Forrest, is there any chance you brought home a different power cab than your new one you took along?


----------



## BrokeCurmudgeon (Feb 8, 2016)

FTWingRiders said:


> Hey, sorry I forgot to add the details..
> 
> Yes, I used the flat cord in the left connector at home, and the coil cord at the club. Came home and The power cab works fine, but doesn't see the engine on the track at all, even when I try to program it again.
> 
> Also now there is no light on the small panel.. is there a way to reset it? Nothing in the book talks about that.


I have had two NCE items go bad. One was a USB adapter and the other a Panel. I am surprised that I had two in the matter of one month and both were new. I will say that Ed Wilson of NCE Tech Support is good to work with and is quite knowledgeable. A good man!


----------



## Genetk44 (Feb 26, 2016)

I would say you just had a bit of bad luck...I've had my Powercab for about 10 years..absolutely no problems at all. My club bought a Power cab about 8 years ago and upgraded it with a booster for more power...we have about 10 panels on the layout...never had a problem with any of the NCE bits. And its a large exhibition layout that gets broken down and re-assembled at least twice a year.


----------



## BrokeCurmudgeon (Feb 8, 2016)

Genetk44 said:


> I would say you just had a bit of bad luck...I've had my Powercab for about 10 years..absolutely no problems at all. My club bought a Power cab about 8 years ago and upgraded it with a booster for more power...we have about 10 panels on the layout...never had a problem with any of the NCE bits. And its a large exhibition layout that gets broken down and re-assembled at least twice a year.

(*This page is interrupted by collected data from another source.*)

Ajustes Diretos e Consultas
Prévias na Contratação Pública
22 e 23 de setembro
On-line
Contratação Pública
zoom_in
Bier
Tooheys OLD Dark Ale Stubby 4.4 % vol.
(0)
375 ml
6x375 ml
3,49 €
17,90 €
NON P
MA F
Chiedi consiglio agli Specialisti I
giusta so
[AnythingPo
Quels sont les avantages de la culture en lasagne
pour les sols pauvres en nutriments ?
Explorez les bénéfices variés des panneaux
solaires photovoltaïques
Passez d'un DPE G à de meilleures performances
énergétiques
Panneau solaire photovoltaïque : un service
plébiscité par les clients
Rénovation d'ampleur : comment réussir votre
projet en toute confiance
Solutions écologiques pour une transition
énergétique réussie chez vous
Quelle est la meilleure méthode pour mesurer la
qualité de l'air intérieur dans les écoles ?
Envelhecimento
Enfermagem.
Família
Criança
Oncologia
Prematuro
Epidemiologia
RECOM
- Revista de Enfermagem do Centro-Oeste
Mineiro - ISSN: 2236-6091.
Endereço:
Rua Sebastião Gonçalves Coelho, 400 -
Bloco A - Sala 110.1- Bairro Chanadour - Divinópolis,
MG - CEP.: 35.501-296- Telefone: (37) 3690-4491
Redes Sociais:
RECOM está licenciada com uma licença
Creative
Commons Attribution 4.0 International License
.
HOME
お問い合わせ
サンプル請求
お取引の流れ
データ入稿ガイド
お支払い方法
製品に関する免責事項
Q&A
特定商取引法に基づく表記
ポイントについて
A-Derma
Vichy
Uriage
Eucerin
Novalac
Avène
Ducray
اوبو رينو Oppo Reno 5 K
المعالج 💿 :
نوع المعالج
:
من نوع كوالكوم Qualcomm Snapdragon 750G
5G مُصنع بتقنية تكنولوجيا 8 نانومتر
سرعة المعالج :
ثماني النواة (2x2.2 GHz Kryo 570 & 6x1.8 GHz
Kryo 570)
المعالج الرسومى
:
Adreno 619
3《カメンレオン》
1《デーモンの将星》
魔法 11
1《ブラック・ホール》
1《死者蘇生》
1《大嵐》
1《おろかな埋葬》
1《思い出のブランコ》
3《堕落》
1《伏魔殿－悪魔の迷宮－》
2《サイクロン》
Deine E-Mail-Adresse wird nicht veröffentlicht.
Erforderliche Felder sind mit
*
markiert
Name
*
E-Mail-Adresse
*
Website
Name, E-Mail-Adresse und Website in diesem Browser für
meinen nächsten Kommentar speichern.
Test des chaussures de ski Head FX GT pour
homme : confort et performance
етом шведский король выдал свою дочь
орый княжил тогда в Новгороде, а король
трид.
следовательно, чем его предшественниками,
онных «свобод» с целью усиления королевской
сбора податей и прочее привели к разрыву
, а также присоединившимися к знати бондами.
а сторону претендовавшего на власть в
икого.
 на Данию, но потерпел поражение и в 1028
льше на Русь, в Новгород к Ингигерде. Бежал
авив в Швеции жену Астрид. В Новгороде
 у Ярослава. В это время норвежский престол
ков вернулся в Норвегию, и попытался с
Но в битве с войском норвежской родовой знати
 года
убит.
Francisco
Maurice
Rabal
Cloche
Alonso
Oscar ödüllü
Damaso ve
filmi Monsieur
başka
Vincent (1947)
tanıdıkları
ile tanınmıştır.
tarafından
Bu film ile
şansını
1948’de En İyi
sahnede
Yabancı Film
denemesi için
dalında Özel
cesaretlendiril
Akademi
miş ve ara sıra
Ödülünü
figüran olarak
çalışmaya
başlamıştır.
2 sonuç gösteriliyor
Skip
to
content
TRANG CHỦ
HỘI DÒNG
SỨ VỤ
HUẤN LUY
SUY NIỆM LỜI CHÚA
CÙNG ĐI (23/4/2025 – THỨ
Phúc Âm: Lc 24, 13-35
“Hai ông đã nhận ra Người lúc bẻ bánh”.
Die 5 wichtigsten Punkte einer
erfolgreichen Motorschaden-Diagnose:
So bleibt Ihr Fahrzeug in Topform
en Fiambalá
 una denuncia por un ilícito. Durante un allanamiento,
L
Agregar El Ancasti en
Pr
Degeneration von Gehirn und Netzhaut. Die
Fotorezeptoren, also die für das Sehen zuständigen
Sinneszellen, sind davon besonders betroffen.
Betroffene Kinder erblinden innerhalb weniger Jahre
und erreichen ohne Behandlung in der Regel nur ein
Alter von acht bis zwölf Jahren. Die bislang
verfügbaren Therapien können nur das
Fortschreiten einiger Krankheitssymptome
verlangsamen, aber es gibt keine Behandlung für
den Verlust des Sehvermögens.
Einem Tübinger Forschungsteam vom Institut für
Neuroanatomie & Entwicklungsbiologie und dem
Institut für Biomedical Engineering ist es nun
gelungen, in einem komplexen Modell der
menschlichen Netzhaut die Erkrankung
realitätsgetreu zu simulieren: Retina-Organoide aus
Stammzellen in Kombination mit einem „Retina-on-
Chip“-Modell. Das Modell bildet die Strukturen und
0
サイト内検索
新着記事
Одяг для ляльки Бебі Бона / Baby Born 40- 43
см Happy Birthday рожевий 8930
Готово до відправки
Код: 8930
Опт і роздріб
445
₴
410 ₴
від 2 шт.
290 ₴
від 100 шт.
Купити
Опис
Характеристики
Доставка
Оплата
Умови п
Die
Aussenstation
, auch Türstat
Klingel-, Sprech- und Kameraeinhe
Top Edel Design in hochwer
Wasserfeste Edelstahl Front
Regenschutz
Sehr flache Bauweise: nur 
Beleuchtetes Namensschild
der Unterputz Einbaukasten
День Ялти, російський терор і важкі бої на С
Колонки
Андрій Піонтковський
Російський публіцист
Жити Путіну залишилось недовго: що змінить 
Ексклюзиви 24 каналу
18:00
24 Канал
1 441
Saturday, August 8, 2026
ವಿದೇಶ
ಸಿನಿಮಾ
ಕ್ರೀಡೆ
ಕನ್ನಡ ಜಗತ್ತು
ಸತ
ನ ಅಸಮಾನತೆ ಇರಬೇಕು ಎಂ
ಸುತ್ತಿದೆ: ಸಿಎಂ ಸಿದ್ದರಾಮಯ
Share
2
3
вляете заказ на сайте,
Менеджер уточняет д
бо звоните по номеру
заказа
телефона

I will say, that depending on my limited experience and small layout, that I am really *happy* with the choice that I made for the NCE PowerCab. I didn't mean to disparage NCE only to point out that a panel can go bad. NCE customer service is good.


----------



## Genetk44 (Feb 26, 2016)

BrokeCurmudgeon said:


> I will say, that depending on my limited experience and small layout, that I am really *happy* with the choice that I made for the NCE PowerCab. I didn't mean to disparage NCE only to point out that a panel can go bad. NCE customer service is good.


I didn't get the impression that you were disparaging NCE, far from it....


----------



## FTWingRiders (Jan 13, 2017)

ClarkW said:


> Forrest, is there any chance you brought home a different power cab than your new one you took along?


Hey Clark... I don't think so... I was very watchful during his testing, just to be sure of what was working or not. 

So far everything has worked great. I'm very happy with the NCE.. the club I recently joined runs the NCE system, and has without issue for quite some time so when they recommended it, I didn't hesitate. I understand that any system can have parts go bad, it's the service after the sale that matters, and so far that's been nothing but good!:smilie_daumenpos:


----------